***** Provided records
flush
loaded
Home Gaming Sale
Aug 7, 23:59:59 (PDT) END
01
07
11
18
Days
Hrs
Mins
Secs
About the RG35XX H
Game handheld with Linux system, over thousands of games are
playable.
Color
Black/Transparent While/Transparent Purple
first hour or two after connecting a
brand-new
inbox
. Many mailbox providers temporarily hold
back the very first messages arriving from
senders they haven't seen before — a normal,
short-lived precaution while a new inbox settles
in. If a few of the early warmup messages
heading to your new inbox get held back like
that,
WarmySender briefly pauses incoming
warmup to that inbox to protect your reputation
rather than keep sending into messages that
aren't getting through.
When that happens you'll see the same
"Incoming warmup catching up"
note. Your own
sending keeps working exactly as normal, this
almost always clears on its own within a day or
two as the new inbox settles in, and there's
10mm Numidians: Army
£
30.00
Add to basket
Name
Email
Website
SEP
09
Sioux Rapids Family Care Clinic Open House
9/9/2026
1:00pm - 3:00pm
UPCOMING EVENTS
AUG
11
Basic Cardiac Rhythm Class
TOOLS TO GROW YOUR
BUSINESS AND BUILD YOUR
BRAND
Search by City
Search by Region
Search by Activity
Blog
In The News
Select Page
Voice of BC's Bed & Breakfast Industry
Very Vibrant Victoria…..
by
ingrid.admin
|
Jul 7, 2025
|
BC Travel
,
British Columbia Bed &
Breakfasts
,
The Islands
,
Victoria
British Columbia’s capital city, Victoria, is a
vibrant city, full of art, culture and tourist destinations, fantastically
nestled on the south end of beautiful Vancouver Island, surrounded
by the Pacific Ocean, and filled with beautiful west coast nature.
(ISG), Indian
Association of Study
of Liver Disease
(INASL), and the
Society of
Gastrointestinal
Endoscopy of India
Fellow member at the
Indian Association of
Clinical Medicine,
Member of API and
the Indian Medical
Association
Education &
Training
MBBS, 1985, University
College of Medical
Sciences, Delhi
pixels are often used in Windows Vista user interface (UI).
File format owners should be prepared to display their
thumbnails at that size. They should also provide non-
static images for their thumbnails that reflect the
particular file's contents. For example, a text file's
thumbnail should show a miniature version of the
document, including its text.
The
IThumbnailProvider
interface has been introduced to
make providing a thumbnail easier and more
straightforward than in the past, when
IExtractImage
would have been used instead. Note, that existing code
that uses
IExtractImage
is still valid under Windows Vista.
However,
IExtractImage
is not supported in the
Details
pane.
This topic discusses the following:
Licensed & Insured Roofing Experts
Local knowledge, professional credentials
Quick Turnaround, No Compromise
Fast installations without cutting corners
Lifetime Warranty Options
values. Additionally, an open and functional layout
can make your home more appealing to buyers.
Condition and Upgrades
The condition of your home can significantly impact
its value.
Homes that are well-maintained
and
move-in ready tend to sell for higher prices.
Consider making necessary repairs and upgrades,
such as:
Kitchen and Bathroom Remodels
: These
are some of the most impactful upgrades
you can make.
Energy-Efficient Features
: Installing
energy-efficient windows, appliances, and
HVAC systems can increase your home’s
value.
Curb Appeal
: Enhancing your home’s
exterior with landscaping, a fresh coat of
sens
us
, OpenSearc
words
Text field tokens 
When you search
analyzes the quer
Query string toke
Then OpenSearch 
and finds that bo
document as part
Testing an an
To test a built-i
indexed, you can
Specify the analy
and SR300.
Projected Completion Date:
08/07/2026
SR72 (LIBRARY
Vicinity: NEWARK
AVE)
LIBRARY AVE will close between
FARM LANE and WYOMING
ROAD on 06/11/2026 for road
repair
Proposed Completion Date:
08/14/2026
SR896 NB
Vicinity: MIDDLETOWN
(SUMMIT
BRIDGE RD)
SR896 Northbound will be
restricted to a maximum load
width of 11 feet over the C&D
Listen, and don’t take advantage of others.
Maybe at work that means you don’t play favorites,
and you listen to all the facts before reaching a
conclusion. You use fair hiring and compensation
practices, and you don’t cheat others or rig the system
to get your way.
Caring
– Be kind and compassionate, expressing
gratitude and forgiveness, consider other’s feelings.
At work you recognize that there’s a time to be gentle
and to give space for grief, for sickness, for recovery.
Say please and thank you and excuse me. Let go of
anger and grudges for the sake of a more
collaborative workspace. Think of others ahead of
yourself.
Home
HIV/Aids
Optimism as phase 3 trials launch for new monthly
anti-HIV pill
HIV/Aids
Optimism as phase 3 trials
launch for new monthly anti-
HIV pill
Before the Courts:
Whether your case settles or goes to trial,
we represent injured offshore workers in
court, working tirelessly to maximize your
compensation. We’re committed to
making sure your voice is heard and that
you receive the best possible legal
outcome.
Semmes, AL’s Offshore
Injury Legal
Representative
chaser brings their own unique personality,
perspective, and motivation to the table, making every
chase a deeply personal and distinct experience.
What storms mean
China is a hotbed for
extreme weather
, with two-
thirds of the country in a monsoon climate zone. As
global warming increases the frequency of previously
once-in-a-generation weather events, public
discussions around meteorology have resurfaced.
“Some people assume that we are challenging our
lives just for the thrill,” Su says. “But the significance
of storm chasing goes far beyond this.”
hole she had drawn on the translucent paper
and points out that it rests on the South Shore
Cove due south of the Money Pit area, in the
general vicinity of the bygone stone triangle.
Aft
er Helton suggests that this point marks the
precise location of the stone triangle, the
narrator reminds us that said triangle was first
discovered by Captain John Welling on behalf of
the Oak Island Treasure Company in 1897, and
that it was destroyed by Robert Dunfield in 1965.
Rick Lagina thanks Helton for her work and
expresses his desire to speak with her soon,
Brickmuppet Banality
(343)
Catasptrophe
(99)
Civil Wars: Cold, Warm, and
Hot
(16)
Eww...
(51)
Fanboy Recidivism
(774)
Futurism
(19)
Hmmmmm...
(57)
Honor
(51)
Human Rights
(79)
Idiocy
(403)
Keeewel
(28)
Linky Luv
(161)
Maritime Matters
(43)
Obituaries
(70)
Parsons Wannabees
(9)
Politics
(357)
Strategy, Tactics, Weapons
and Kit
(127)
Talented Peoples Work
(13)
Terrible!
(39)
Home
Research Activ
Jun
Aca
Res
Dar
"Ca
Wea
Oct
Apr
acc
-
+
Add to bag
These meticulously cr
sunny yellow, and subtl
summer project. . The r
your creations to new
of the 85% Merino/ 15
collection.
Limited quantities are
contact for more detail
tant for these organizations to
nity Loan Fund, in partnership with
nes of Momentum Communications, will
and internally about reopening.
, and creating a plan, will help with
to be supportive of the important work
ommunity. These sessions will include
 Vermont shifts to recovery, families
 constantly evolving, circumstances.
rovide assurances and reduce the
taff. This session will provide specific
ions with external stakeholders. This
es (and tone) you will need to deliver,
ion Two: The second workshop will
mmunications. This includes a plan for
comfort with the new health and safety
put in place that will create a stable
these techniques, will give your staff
**********
*What is required*: An exact reproduction of all the entries, complete to the last line, is needed.

*Answer box*:
flush
loaded
Home Gaming Sale
Aug 7, 23:59:59 (PDT) END
01
07
11
18
Days
Hrs
Mins
Secs
About the RG35XX H
Game handheld with Linux system, over thousands of games are
playable.
Color
Black/Transparent While/Transparent Purple
first hour or two after connecting a
brand-new
inbox
. Many mailbox providers temporarily hold
back the very first messages arriving from
senders they haven't seen before — a normal,
short-lived precaution while a new inbox settles
in. If a few of the early warmup messages
heading to your new inbox get held back like
that,
WarmySender briefly pauses incoming
warmup to that inbox to protect your reputation
rather than keep sending into messages that
aren't getting through.
When that happens you'll see the same
"Incoming warmup catching up"
note. Your own
sending keeps working exactly as normal, this
almost always clears on its own within a day or
two as the new inbox settles in, and there's
10mm Numidians: Army
£
30.00
Add to basket
Name
Email
Website
SEP
09
Sioux Rapids Family Care Clinic Open House
9/9/2026
1:00pm - 3:00pm
UPCOMING EVENTS
AUG
11
Basic Cardiac Rhythm Class
TOOLS TO GROW YOUR
BUSINESS AND BUILD YOUR
BRAND
Search by City
Search by Region
Search by Activity
Blog
In The News
Select Page
Voice of BC's Bed & Breakfast Industry
Very Vibrant Victoria…..
by
ingrid.admin
|
Jul 7, 2025
|
BC Travel
,
British Columbia Bed &
Breakfasts
,
The Islands
,
Victoria
British Columbia’s capital city, Victoria, is a
vibrant city, full of art, culture and tourist destinations, fantastically
nestled on the south end of beautiful Vancouver Island, surrounded
by the Pacific Ocean, and filled with beautiful west coast nature.
(ISG), Indian
Association of Study
of Liver Disease
(INASL), and the
Society of
Gastrointestinal
Endoscopy of India
Fellow member at the
Indian Association of
Clinical Medicine,
Member of API and
the Indian Medical
Association
Education &
Training
MBBS, 1985, University
College of Medical
Sciences, Delhi
pixels are often used in Windows Vista user interface (UI).
File format owners should be prepared to display their
thumbnails at that size. They should also provide non-
static images for their thumbnails that reflect the
particular file's contents. For example, a text file's
thumbnail should show a miniature version of the
document, including its text.
The
IThumbnailProvider
interface has been introduced to
make providing a thumbnail easier and more
straightforward than in the past, when
IExtractImage
would have been used instead. Note, that existing code
that uses
IExtractImage
is still valid under Windows Vista.
However,
IExtractImage
is not supported in the
Details
pane.
This topic discusses the following:
Licensed & Insured Roofing Experts
Local knowledge, professional credentials
Quick Turnaround, No Compromise
Fast installations without cutting corners
Lifetime Warranty Options
values. Additionally, an open and functional layout
can make your home more appealing to buyers.
Condition and Upgrades
The condition of your home can significantly impact
its value.
Homes that are well-maintained
and
move-in ready tend to sell for higher prices.
Consider making necessary repairs and upgrades,
such as:
Kitchen and Bathroom Remodels
: These
are some of the most impactful upgrades
you can make.
Energy-Efficient Features
: Installing
energy-efficient windows, appliances, and
HVAC systems can increase your home’s
value.
Curb Appeal
: Enhancing your home’s
exterior with landscaping, a fresh coat of
sens
us
, OpenSearc
words
Text field tokens 
When you search
analyzes the quer
Query string toke
Then OpenSearch 
and finds that bo
document as part
Testing an an
To test a built-i
indexed, you can
Specify the analy
and SR300.
Projected Completion Date:
08/07/2026
SR72 (LIBRARY
Vicinity: NEWARK
AVE)
LIBRARY AVE will close between
FARM LANE and WYOMING
ROAD on 06/11/2026 for road
repair
Proposed Completion Date:
08/14/2026
SR896 NB
Vicinity: MIDDLETOWN
(SUMMIT
BRIDGE RD)
SR896 Northbound will be
restricted to a maximum load
width of 11 feet over the C&D
Listen, and don’t take advantage of others.
Maybe at work that means you don’t play favorites,
and you listen to all the facts before reaching a
conclusion. You use fair hiring and compensation
practices, and you don’t cheat others or rig the system
to get your way.
Caring
– Be kind and compassionate, expressing
gratitude and forgiveness, consider other’s feelings.
At work you recognize that there’s a time to be gentle
and to give space for grief, for sickness, for recovery.
Say please and thank you and excuse me. Let go of
anger and grudges for the sake of a more
collaborative workspace. Think of others ahead of
yourself.
Home
HIV/Aids
Optimism as phase 3 trials launch for new monthly
anti-HIV pill
HIV/Aids
Optimism as phase 3 trials
launch for new monthly anti-
HIV pill
Before the Courts:
Whether your case settles or goes to trial,
we represent injured offshore workers in
court, working tirelessly to maximize your
compensation. We’re committed to
making sure your voice is heard and that
you receive the best possible legal
outcome.
Semmes, AL’s Offshore
Injury Legal
Representative
chaser brings their own unique personality,
perspective, and motivation to the table, making every
chase a deeply personal and distinct experience.
What storms mean
China is a hotbed for
extreme weather
, with two-
thirds of the country in a monsoon climate zone. As
global warming increases the frequency of previously
once-in-a-generation weather events, public
discussions around meteorology have resurfaced.
“Some people assume that we are challenging our
lives just for the thrill,” Su says. “But the significance
of storm chasing goes far beyond this.”
hole she had drawn on the translucent paper
and points out that it rests on the South Shore
Cove due south of the Money Pit area, in the
general vicinity of the bygone stone triangle.
Aft
er Helton suggests that this point marks the
precise location of the stone triangle, the
narrator reminds us that said triangle was first
discovered by Captain John Welling on behalf of
the Oak Island Treasure Company in 1897, and
that it was destroyed by Robert Dunfield in 1965.
Rick Lagina thanks Helton for her work and
expresses his desire to speak with her soon,
Brickmuppet Banality
(343)
Catasptrophe
(99)
Civil Wars: Cold, Warm, and
Hot
(16)
Eww...
(51)
Fanboy Recidivism
(774)
Futurism
(19)
Hmmmmm...
(57)
Honor
(51)
Human Rights
(79)
Idiocy
(403)
Keeewel
(28)
Linky Luv
(161)
Maritime Matters
(43)
Obituaries
(70)
Parsons Wannabees
(9)
Politics
(357)
Strategy, Tactics, Weapons
and Kit
(127)
Talented Peoples Work
(13)
Terrible!
(39)
Home
Research Activ
Jun
Aca
Res
Dar
"Ca
Wea
Oct
Apr
acc
-
+
Add to bag
These meticulously cr
sunny yellow, and subtl
summer project. . The r
your creations to new
of the 85% Merino/ 15
collection.
Limited quantities are
contact for more detail
tant for these organizations to
nity Loan Fund, in partnership with
nes of Momentum Communications, will
and internally about reopening.
, and creating a plan, will help with
to be supportive of the important work
ommunity. These sessions will include
 Vermont shifts to recovery, families
 constantly evolving, circumstances.
rovide assurances and reduce the
taff. This session will provide specific
ions with external stakeholders. This
es (and tone) you will need to deliver,
ion Two: The second workshop will
mmunications. This includes a plan for
comfort with the new health and safety
put in place that will create a stable
these techniques, will give your staff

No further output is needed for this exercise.